Mr. Petrygin-Rodionov, meanwhile, is sprucing up Lenin’s image. The 56-year-old artist has worked for the party since the 1980s, following the tradition of Soviet posters that transmitted propaganda to the masses, exhorting them to greater feats and a healthier lifestyle.

Now the slogans are a bit more sly and ironic. In one new image, Lenin wears a red cap at a jaunty angle as he stands next to a young woman. Another shows him standing in a red scarf in front of the Winter Palace, the seat of czarist power, asking: “Shall we take it?”

Mr. Petrygin-Rodionov said the images are supposed to be humorous and a way to draw the attention of voters bored with humdrum political advertising.
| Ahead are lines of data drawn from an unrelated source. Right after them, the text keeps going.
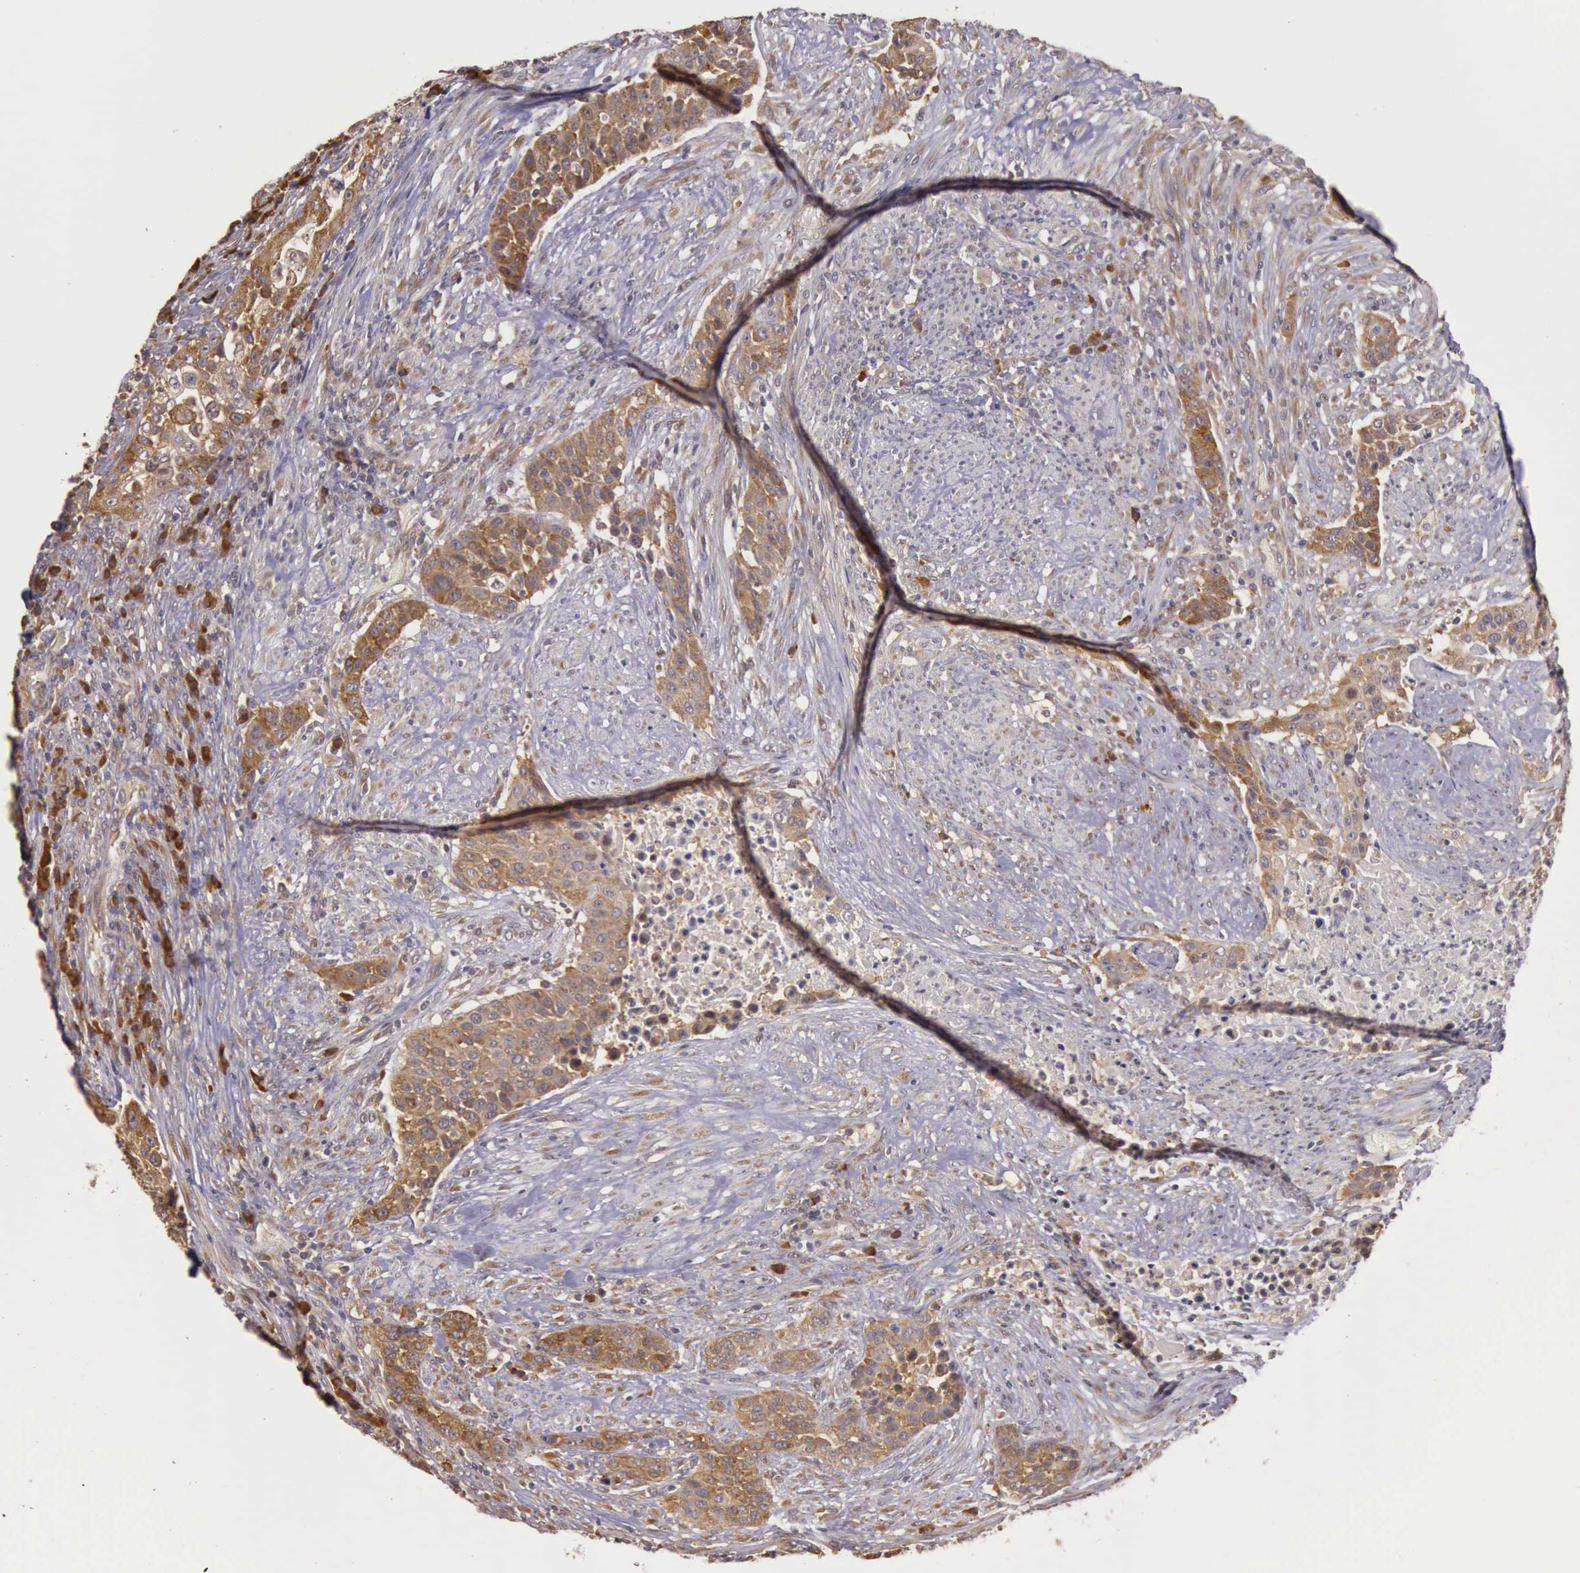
{"staining": {"intensity": "moderate", "quantity": ">75%", "location": "cytoplasmic/membranous"}, "tissue": "urothelial cancer", "cell_type": "Tumor cells", "image_type": "cancer", "snomed": [{"axis": "morphology", "description": "Urothelial carcinoma, High grade"}, {"axis": "topography", "description": "Urinary bladder"}], "caption": "Approximately >75% of tumor cells in high-grade urothelial carcinoma exhibit moderate cytoplasmic/membranous protein staining as visualized by brown immunohistochemical staining.", "gene": "EIF5", "patient": {"sex": "male", "age": 74}}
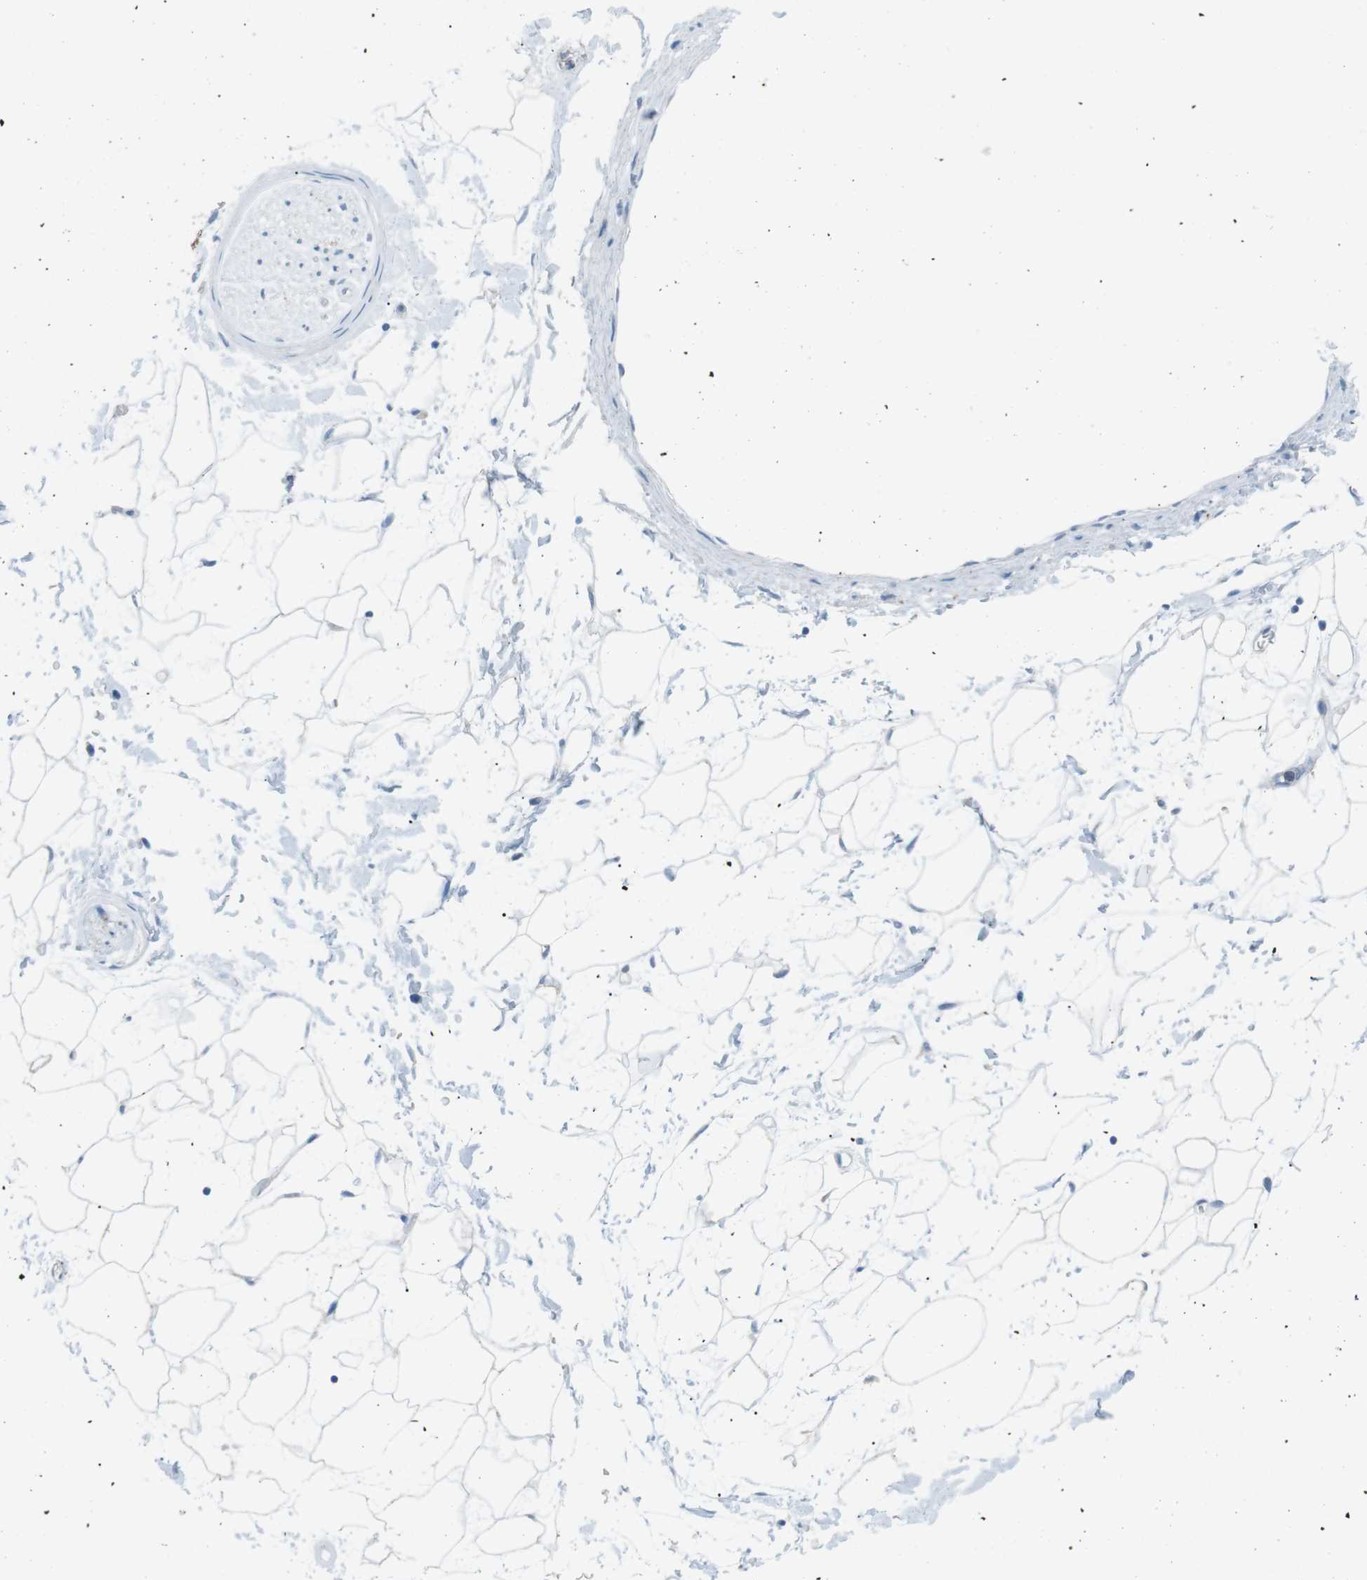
{"staining": {"intensity": "negative", "quantity": "none", "location": "none"}, "tissue": "adipose tissue", "cell_type": "Adipocytes", "image_type": "normal", "snomed": [{"axis": "morphology", "description": "Normal tissue, NOS"}, {"axis": "topography", "description": "Soft tissue"}], "caption": "Protein analysis of unremarkable adipose tissue demonstrates no significant expression in adipocytes. The staining was performed using DAB (3,3'-diaminobenzidine) to visualize the protein expression in brown, while the nuclei were stained in blue with hematoxylin (Magnification: 20x).", "gene": "VAMP1", "patient": {"sex": "male", "age": 72}}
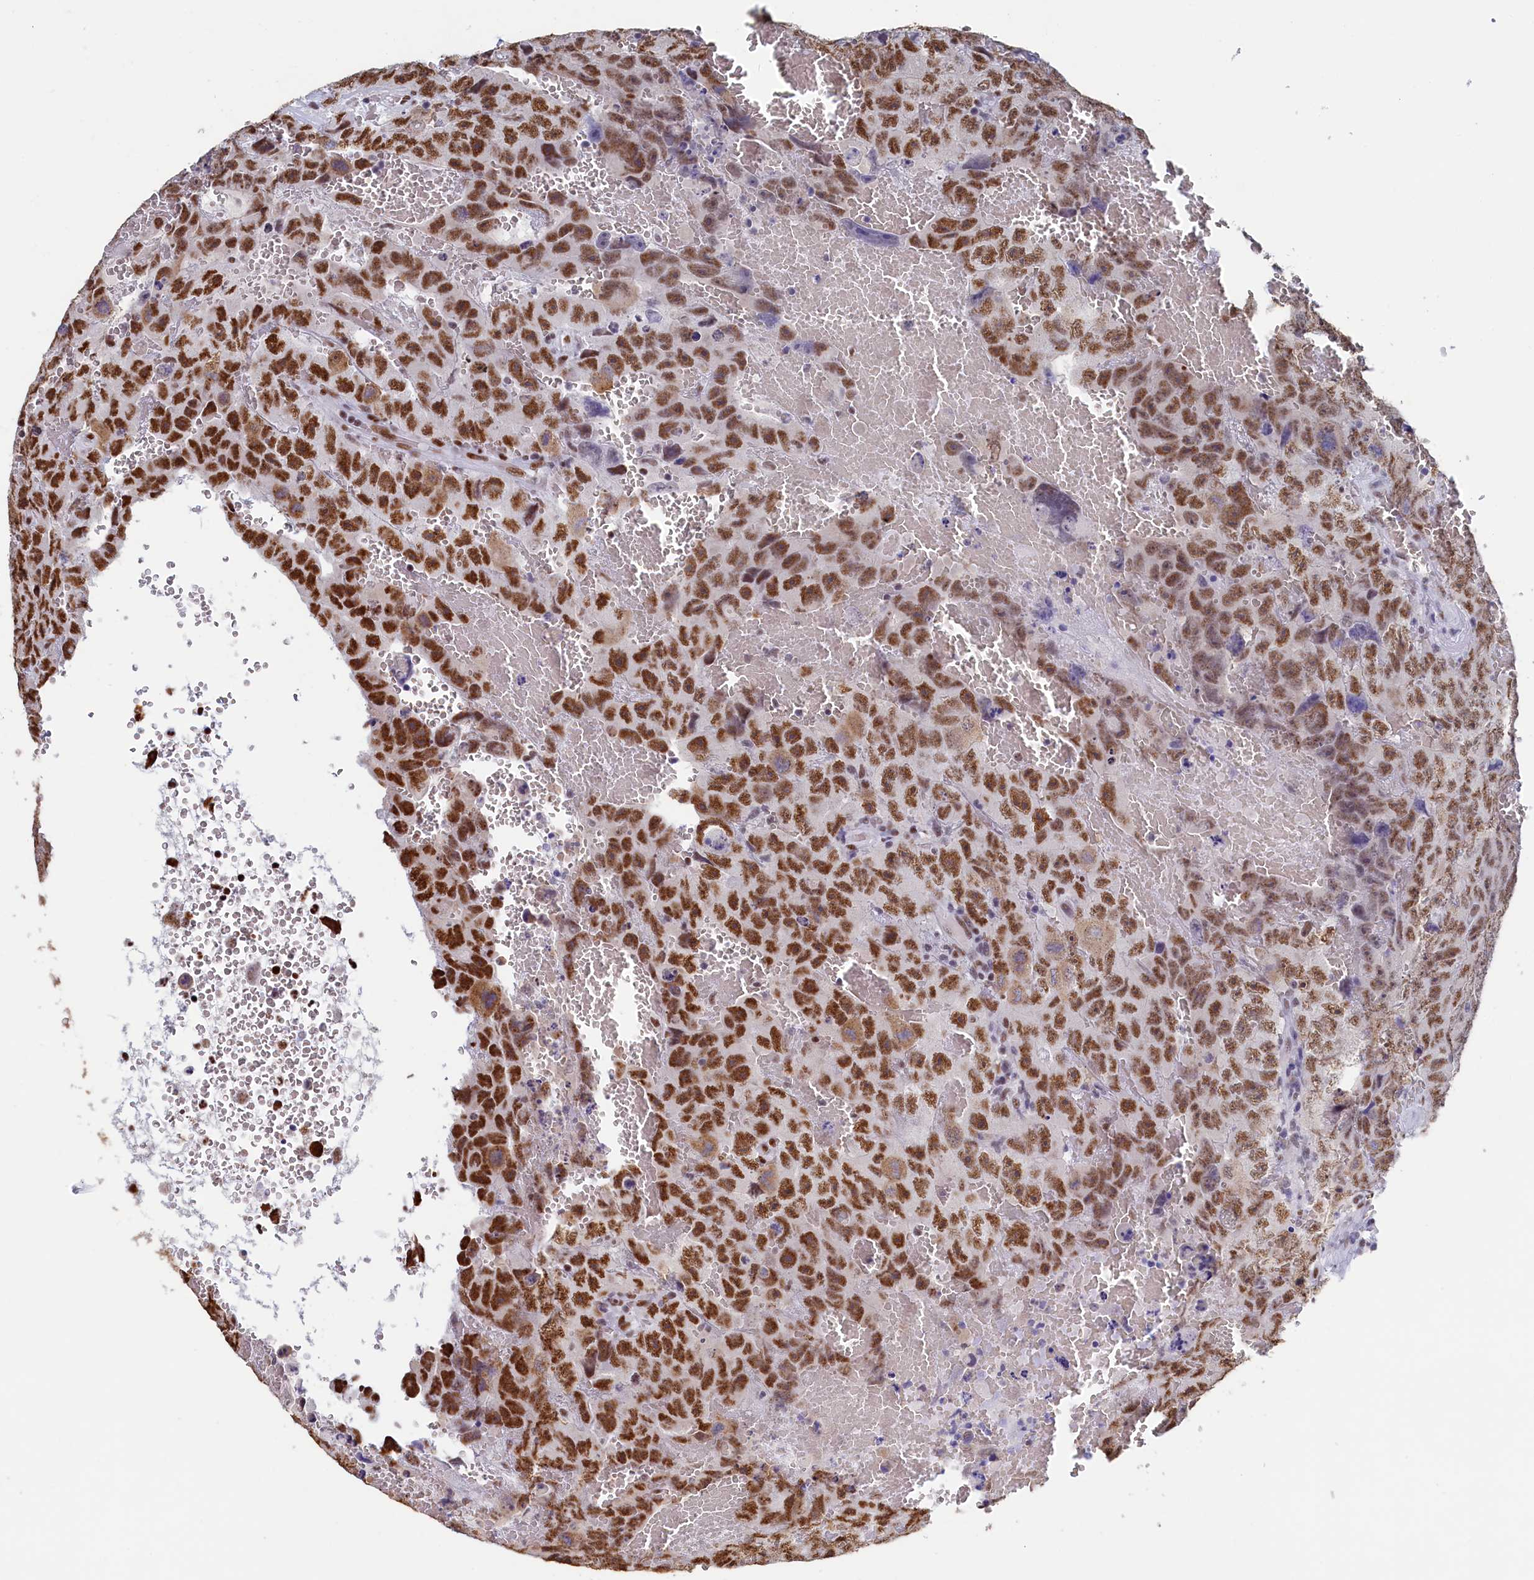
{"staining": {"intensity": "strong", "quantity": "25%-75%", "location": "nuclear"}, "tissue": "testis cancer", "cell_type": "Tumor cells", "image_type": "cancer", "snomed": [{"axis": "morphology", "description": "Carcinoma, Embryonal, NOS"}, {"axis": "topography", "description": "Testis"}], "caption": "Immunohistochemistry (IHC) (DAB) staining of testis embryonal carcinoma reveals strong nuclear protein positivity in about 25%-75% of tumor cells. The staining was performed using DAB, with brown indicating positive protein expression. Nuclei are stained blue with hematoxylin.", "gene": "MOSPD3", "patient": {"sex": "male", "age": 45}}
He recalled that the Bolsheviks also picked catchy slogans, such as calls for land, peace and bread, to attract people to their cause. “Most of the population was illiterate, so they couldn’t use the works of Marx,” he said.

One rival communist faction, however, calls the makeover of Lenin a dangerous ideological deviation.

“It’s the desecration of the image of Ilyich, which is holy for all workers,” said Sergei Malinkovich, deputy head of Communists of Russia, a rival party that is unlikely to make parliament, referring to Lenin by his patronymic. The party was polling at 2%, according to the Levada-Center survey in late August.

“For Soviet youth, Lenin was never just a guy from the streets,” Mr. Malinkovich added. “Today, the Zyuganovites dressed the leader of the Russian Revolution in American jeans and sneakers—tomorrow for the sake of a deputy’s seat they could agree to the demolition of the Mausoleum.”